Well, once again the daughters car went out. I get a call that it's acting funny and shaking and shimmying all over so she pulled off if the church parking lot and got a ride to school from the wife. On my way home I stopped by to take a look, everything looked fine until I drove it.
Felt like the wheels were locking up, so I parked it and got out to look. Drives side wheel was fine, pointing forward. Passenger side looked like it was turning left. I squeezed my head under and saw the the tie rod ball joint was disconnected from the tie rod (official name I think is Inner tie rod). I went home and packed a few tools and went back. Took the tire off and the ball joint and went to screw it back on and it just slid on most of the way. STRIPPED out. I was able to get a couple threads to hold and babied her back home.
Everything came back off, I crawled under to see how to remove the tie rod. Did a Internet search on removal and crawled back under, did another search and crawled back under, did that about three more times. Looked the part up on the Internet and saw that it screwed in, so I crawled back under and saw that there was nothing to put a tool on.

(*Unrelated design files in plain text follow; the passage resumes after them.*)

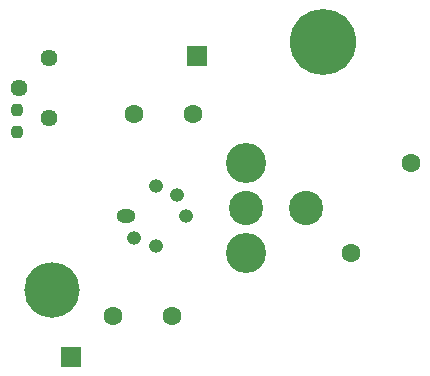
<source format=gbr>
%TF.GenerationSoftware,KiCad,Pcbnew,(6.0.4)*%
%TF.CreationDate,2022-05-05T09:19:18-04:00*%
%TF.ProjectId,preamp,70726561-6d70-42e6-9b69-6361645f7063,rev?*%
%TF.SameCoordinates,Original*%
%TF.FileFunction,Soldermask,Bot*%
%TF.FilePolarity,Negative*%
%FSLAX46Y46*%
G04 Gerber Fmt 4.6, Leading zero omitted, Abs format (unit mm)*
G04 Created by KiCad (PCBNEW (6.0.4)) date 2022-05-05 09:19:18*
%MOMM*%
%LPD*%
G01*
G04 APERTURE LIST*
G04 Aperture macros list*
%AMRoundRect*
0 Rectangle with rounded corners*
0 $1 Rounding radius*
0 $2 $3 $4 $5 $6 $7 $8 $9 X,Y pos of 4 corners*
0 Add a 4 corners polygon primitive as box body*
4,1,4,$2,$3,$4,$5,$6,$7,$8,$9,$2,$3,0*
0 Add four circle primitives for the rounded corners*
1,1,$1+$1,$2,$3*
1,1,$1+$1,$4,$5*
1,1,$1+$1,$6,$7*
1,1,$1+$1,$8,$9*
0 Add four rect primitives between the rounded corners*
20,1,$1+$1,$2,$3,$4,$5,0*
20,1,$1+$1,$4,$5,$6,$7,0*
20,1,$1+$1,$6,$7,$8,$9,0*
20,1,$1+$1,$8,$9,$2,$3,0*%
G04 Aperture macros list end*
%ADD10C,1.600000*%
%ADD11C,5.600000*%
%ADD12C,3.400000*%
%ADD13C,2.900000*%
%ADD14R,1.700000X1.700000*%
%ADD15O,1.600000X1.200000*%
%ADD16O,1.200000X1.200000*%
%ADD17C,4.700000*%
%ADD18C,1.440000*%
%ADD19RoundRect,0.237500X-0.237500X0.250000X-0.237500X-0.250000X0.237500X-0.250000X0.237500X0.250000X0*%
G04 APERTURE END LIST*
D10*
%TO.C,C3*%
X104000000Y-75100000D03*
X109000000Y-75100000D03*
%TD*%
D11*
%TO.C,H2*%
X120000000Y-69000000D03*
%TD*%
D10*
%TO.C,J1*%
X127380000Y-79240000D03*
X122300000Y-86860000D03*
D12*
X113410000Y-86860000D03*
X113410000Y-79240000D03*
D13*
X113410000Y-83050000D03*
X118490000Y-83050000D03*
%TD*%
D14*
%TO.C,TP1*%
X98600000Y-95700000D03*
%TD*%
%TO.C,TP2*%
X109300000Y-70200000D03*
%TD*%
D10*
%TO.C,C1*%
X102200000Y-92200000D03*
X107200000Y-92200000D03*
%TD*%
D15*
%TO.C,Q1*%
X103260000Y-83800000D03*
D16*
X104003949Y-85596051D03*
X105800000Y-86340000D03*
X108340000Y-83800000D03*
X107596051Y-82003949D03*
X105800000Y-81260000D03*
%TD*%
D17*
%TO.C,H1*%
X97000000Y-90000000D03*
%TD*%
D18*
%TO.C,RV1*%
X96750000Y-70350000D03*
X94210000Y-72890000D03*
X96750000Y-75430000D03*
%TD*%
D19*
%TO.C,C2*%
X94100000Y-74787500D03*
X94100000Y-76612500D03*
%TD*%
M02*

</source>
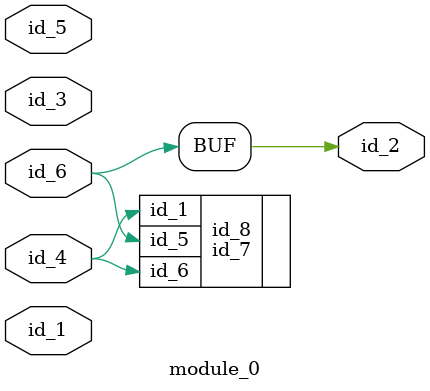
<source format=v>
`define pp_1 0
module module_0 (
    id_1,
    id_2,
    id_3,
    id_4,
    id_5,
    id_6
);
  input id_6;
  input id_5;
  input id_4;
  input id_3;
  output id_2;
  input id_1;
  assign id_2 = id_6;
  id_7 id_8 (
      .id_6(id_4),
      .id_5(id_2),
      .id_1(id_3),
      .id_1(id_4)
  );
  id_9 id_10 (
      .id_6(1'b0),
      .id_4(id_5),
      .id_1(id_3),
      .id_2(1)
  );
endmodule

</source>
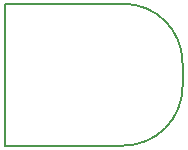
<source format=gko>
G04*
G04 #@! TF.GenerationSoftware,Altium Limited,CircuitStudio,1.5.2 (30)*
G04*
G04 Layer_Color=16720538*
%FSLAX25Y25*%
%MOIN*%
G70*
G01*
G75*
%ADD12C,0.00591*%
D12*
X433071Y393701D02*
G03*
X452756Y413386I0J19685D01*
G01*
Y421260D02*
G03*
X433071Y440945I-19685J0D01*
G01*
X393701Y393701D02*
X433071D01*
X452756Y413386D02*
Y421260D01*
X393701Y440945D02*
X433071D01*
X393701Y393701D02*
Y440945D01*
M02*

</source>
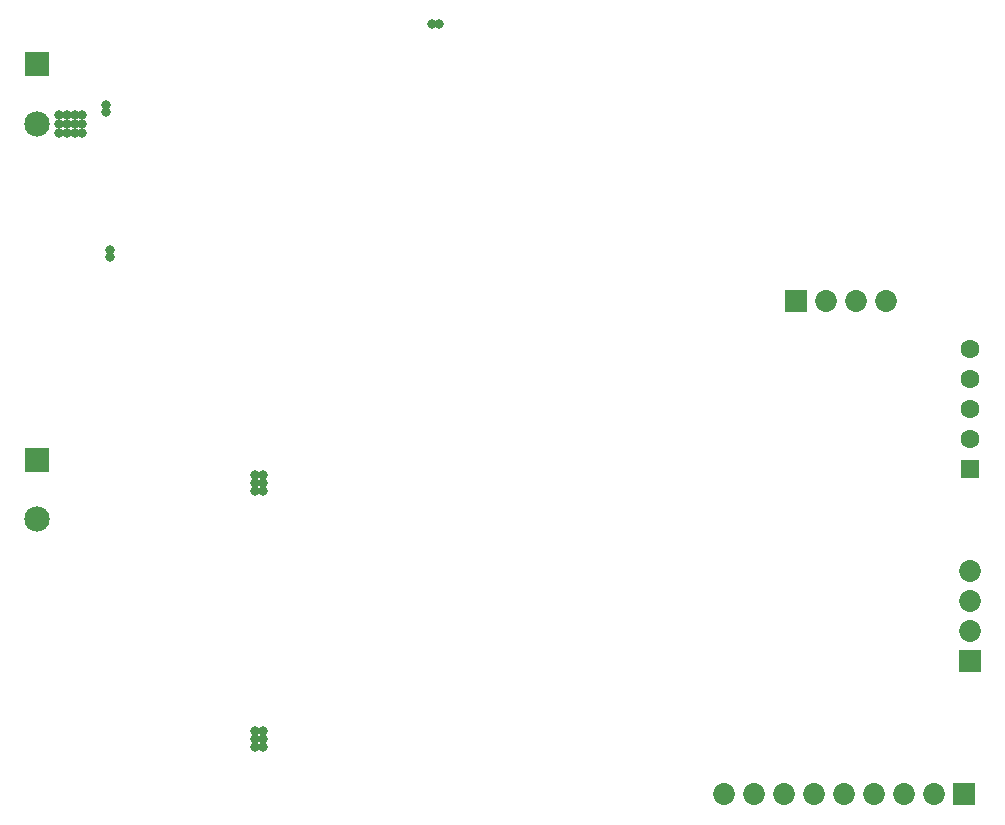
<source format=gbs>
G04*
G04 #@! TF.GenerationSoftware,Altium Limited,Altium Designer,24.2.2 (26)*
G04*
G04 Layer_Color=16711935*
%FSLAX44Y44*%
%MOMM*%
G71*
G04*
G04 #@! TF.SameCoordinates,F3FA609E-1BF8-4CEC-B42F-6BA8E99BA353*
G04*
G04*
G04 #@! TF.FilePolarity,Negative*
G04*
G01*
G75*
%ADD95C,2.1532*%
%ADD96R,2.1532X2.1532*%
%ADD97C,1.8532*%
%ADD98R,1.8532X1.8532*%
%ADD99R,1.6012X1.6012*%
%ADD100C,1.6012*%
%ADD101R,1.8532X1.8532*%
%ADD102C,0.8032*%
D95*
X580000Y1030000D02*
D03*
Y695250D02*
D03*
D96*
Y1080000D02*
D03*
Y745250D02*
D03*
D97*
X1238025Y462000D02*
D03*
X1288825D02*
D03*
X1161825D02*
D03*
X1187225D02*
D03*
X1212625D02*
D03*
X1263425D02*
D03*
X1339625D02*
D03*
X1314225D02*
D03*
X1299300Y879500D02*
D03*
X1273900D02*
D03*
X1248500D02*
D03*
X1370250Y651150D02*
D03*
Y625750D02*
D03*
Y600350D02*
D03*
D98*
X1365025Y462000D02*
D03*
X1223100Y879500D02*
D03*
D99*
X1370250Y737300D02*
D03*
D100*
Y762700D02*
D03*
Y788100D02*
D03*
Y813500D02*
D03*
Y838900D02*
D03*
D101*
Y574950D02*
D03*
D102*
X605568Y1037250D02*
D03*
Y1029500D02*
D03*
X618704Y1021750D02*
D03*
Y1029500D02*
D03*
Y1037250D02*
D03*
X612136Y1021750D02*
D03*
Y1029500D02*
D03*
Y1037250D02*
D03*
X605568Y1021750D02*
D03*
X599000D02*
D03*
Y1029500D02*
D03*
Y1037250D02*
D03*
X771636Y508875D02*
D03*
Y502000D02*
D03*
Y515750D02*
D03*
X764750Y501750D02*
D03*
Y515750D02*
D03*
Y508750D02*
D03*
X771636Y719000D02*
D03*
Y725875D02*
D03*
Y732750D02*
D03*
X764750Y718750D02*
D03*
Y725750D02*
D03*
Y732750D02*
D03*
X914750Y1114250D02*
D03*
X920750D02*
D03*
X642250Y922750D02*
D03*
Y916750D02*
D03*
X638750Y1040000D02*
D03*
Y1046000D02*
D03*
M02*

</source>
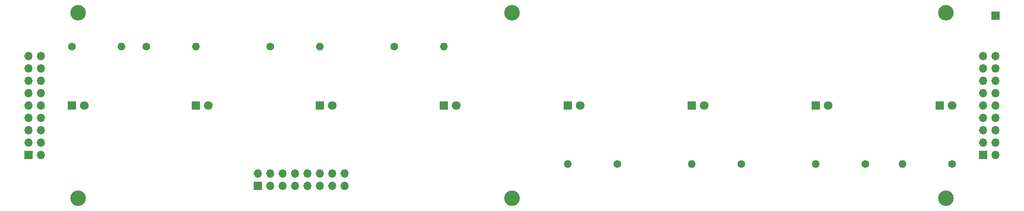
<source format=gbr>
%TF.GenerationSoftware,KiCad,Pcbnew,7.0.2*%
%TF.CreationDate,2024-06-24T19:43:42-07:00*%
%TF.ProjectId,Score-Board-LinInd,53636f72-652d-4426-9f61-72642d4c696e,1*%
%TF.SameCoordinates,Original*%
%TF.FileFunction,Soldermask,Bot*%
%TF.FilePolarity,Negative*%
%FSLAX46Y46*%
G04 Gerber Fmt 4.6, Leading zero omitted, Abs format (unit mm)*
G04 Created by KiCad (PCBNEW 7.0.2) date 2024-06-24 19:43:42*
%MOMM*%
%LPD*%
G01*
G04 APERTURE LIST*
%ADD10C,3.200000*%
%ADD11C,1.600000*%
%ADD12O,1.600000X1.600000*%
%ADD13R,1.800000X1.800000*%
%ADD14C,1.800000*%
%ADD15R,1.700000X1.700000*%
%ADD16O,1.700000X1.700000*%
G04 APERTURE END LIST*
D10*
%TO.C,H6*%
X48597500Y-129848000D03*
%TD*%
%TO.C,H5*%
X48597500Y-91748000D03*
%TD*%
D11*
%TO.C,R8*%
X227667500Y-122863000D03*
D12*
X217507500Y-122863000D03*
%TD*%
D11*
%TO.C,R7*%
X209887500Y-122863000D03*
D12*
X199727500Y-122863000D03*
%TD*%
D11*
%TO.C,R6*%
X184487500Y-122863000D03*
D12*
X174327500Y-122863000D03*
%TD*%
D11*
%TO.C,R5*%
X159087500Y-122863000D03*
D12*
X148927500Y-122863000D03*
%TD*%
D11*
%TO.C,R4*%
X113367500Y-98733000D03*
D12*
X123527500Y-98733000D03*
%TD*%
D11*
%TO.C,R3*%
X87967500Y-98733000D03*
D12*
X98127500Y-98733000D03*
%TD*%
D11*
%TO.C,R2*%
X62567500Y-98733000D03*
D12*
X72727500Y-98733000D03*
%TD*%
D11*
%TO.C,R1*%
X47327500Y-98733000D03*
D12*
X57487500Y-98733000D03*
%TD*%
D13*
%TO.C,LED8*%
X225127500Y-110798000D03*
D14*
X227667500Y-110798000D03*
%TD*%
D13*
%TO.C,LED7*%
X199727500Y-110798000D03*
D14*
X202267500Y-110798000D03*
%TD*%
D13*
%TO.C,LED6*%
X174327500Y-110798000D03*
D14*
X176867500Y-110798000D03*
%TD*%
D13*
%TO.C,LED5*%
X148927500Y-110798000D03*
D14*
X151467500Y-110798000D03*
%TD*%
D13*
%TO.C,LED4*%
X123527500Y-110798000D03*
D14*
X126067500Y-110798000D03*
%TD*%
D13*
%TO.C,LED3*%
X98127500Y-110798000D03*
D14*
X100667500Y-110798000D03*
%TD*%
D13*
%TO.C,LED2*%
X72727500Y-110798000D03*
D14*
X75267500Y-110798000D03*
%TD*%
D13*
%TO.C,LED1*%
X47327500Y-110798000D03*
D14*
X49867500Y-110798000D03*
%TD*%
D15*
%TO.C,J3*%
X234012500Y-120948000D03*
D16*
X236552500Y-120948000D03*
X234012500Y-118408000D03*
X236552500Y-118408000D03*
X234012500Y-115868000D03*
X236552500Y-115868000D03*
X234012500Y-113328000D03*
X236552500Y-113328000D03*
X234012500Y-110788000D03*
X236552500Y-110788000D03*
X234012500Y-108248000D03*
X236552500Y-108248000D03*
X234012500Y-105708000D03*
X236552500Y-105708000D03*
X234012500Y-103168000D03*
X236552500Y-103168000D03*
X234012500Y-100628000D03*
X236552500Y-100628000D03*
%TD*%
D15*
%TO.C,J2*%
X38432500Y-120948000D03*
D16*
X40972500Y-120948000D03*
X38432500Y-118408000D03*
X40972500Y-118408000D03*
X38432500Y-115868000D03*
X40972500Y-115868000D03*
X38432500Y-113328000D03*
X40972500Y-113328000D03*
X38432500Y-110788000D03*
X40972500Y-110788000D03*
X38432500Y-108248000D03*
X40972500Y-108248000D03*
X38432500Y-105708000D03*
X40972500Y-105708000D03*
X38432500Y-103168000D03*
X40972500Y-103168000D03*
X38432500Y-100628000D03*
X40972500Y-100628000D03*
%TD*%
D15*
%TO.C,J1*%
X85427500Y-127308000D03*
D16*
X85427500Y-124768000D03*
X87967500Y-127308000D03*
X87967500Y-124768000D03*
X90507500Y-127308000D03*
X90507500Y-124768000D03*
X93047500Y-127308000D03*
X93047500Y-124768000D03*
X95587500Y-127308000D03*
X95587500Y-124768000D03*
X98127500Y-127308000D03*
X98127500Y-124768000D03*
X100667500Y-127308000D03*
X100667500Y-124768000D03*
X103207500Y-127308000D03*
X103207500Y-124768000D03*
%TD*%
D10*
%TO.C,H4*%
X137497500Y-129848000D03*
%TD*%
%TO.C,H3*%
X137497500Y-91748000D03*
%TD*%
%TO.C,H2*%
X226397500Y-129848000D03*
%TD*%
%TO.C,H1*%
X226397500Y-91748000D03*
%TD*%
D15*
%TO.C,GND1*%
X236557500Y-92383000D03*
%TD*%
M02*

</source>
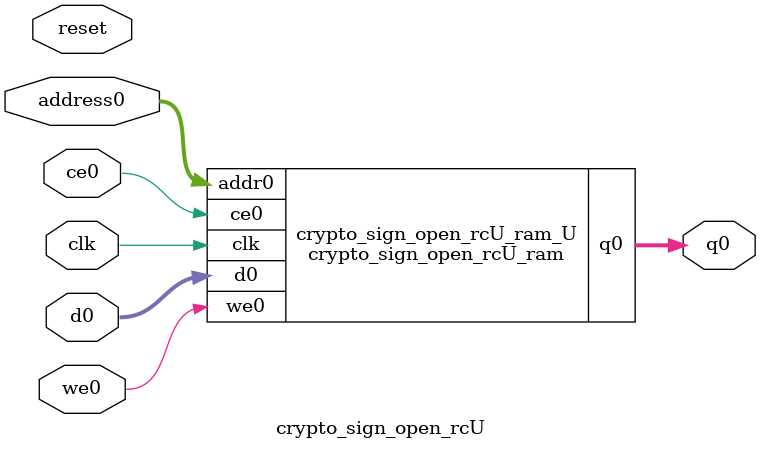
<source format=v>

`timescale 1 ns / 1 ps
module crypto_sign_open_rcU_ram (addr0, ce0, d0, we0, q0,  clk);

parameter DWIDTH = 32;
parameter AWIDTH = 11;
parameter MEM_SIZE = 1280;

input[AWIDTH-1:0] addr0;
input ce0;
input[DWIDTH-1:0] d0;
input we0;
output reg[DWIDTH-1:0] q0;
input clk;

(* ram_style = "block" *)reg [DWIDTH-1:0] ram[0:MEM_SIZE-1];




always @(posedge clk)  
begin 
    if (ce0) 
    begin
        if (we0) 
        begin 
            ram[addr0] <= d0; 
            q0 <= d0;
        end 
        else 
            q0 <= ram[addr0];
    end
end


endmodule


`timescale 1 ns / 1 ps
module crypto_sign_open_rcU(
    reset,
    clk,
    address0,
    ce0,
    we0,
    d0,
    q0);

parameter DataWidth = 32'd32;
parameter AddressRange = 32'd1280;
parameter AddressWidth = 32'd11;
input reset;
input clk;
input[AddressWidth - 1:0] address0;
input ce0;
input we0;
input[DataWidth - 1:0] d0;
output[DataWidth - 1:0] q0;



crypto_sign_open_rcU_ram crypto_sign_open_rcU_ram_U(
    .clk( clk ),
    .addr0( address0 ),
    .ce0( ce0 ),
    .we0( we0 ),
    .d0( d0 ),
    .q0( q0 ));

endmodule


</source>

This frustrated me for about three days, until... I'm a big proponent of using the right tools for the right job... I figured if I could get a pipe wrench on it I may be able to get it off. Hunted high and low for my smallest wrench and went to work. Blam off it came (thanks 6" pipe wrench). Today I buy a new part and install sometime this weekend.
I get tired laying in the gravel working on my cars.
Anyway, here's the tie rod. Top part of the picture is the ball joint end that fastens to the control arm which is what steers the car, that screws on to the rod in the middle. Bottom end of the picture is the ball joint that I used the pipe wrench on to get it off, it's screwed into the steering rack. It's round with nothing to grip on.
There is a rubber boot that encloses the bottom end and rack that's filled with power steering fluid.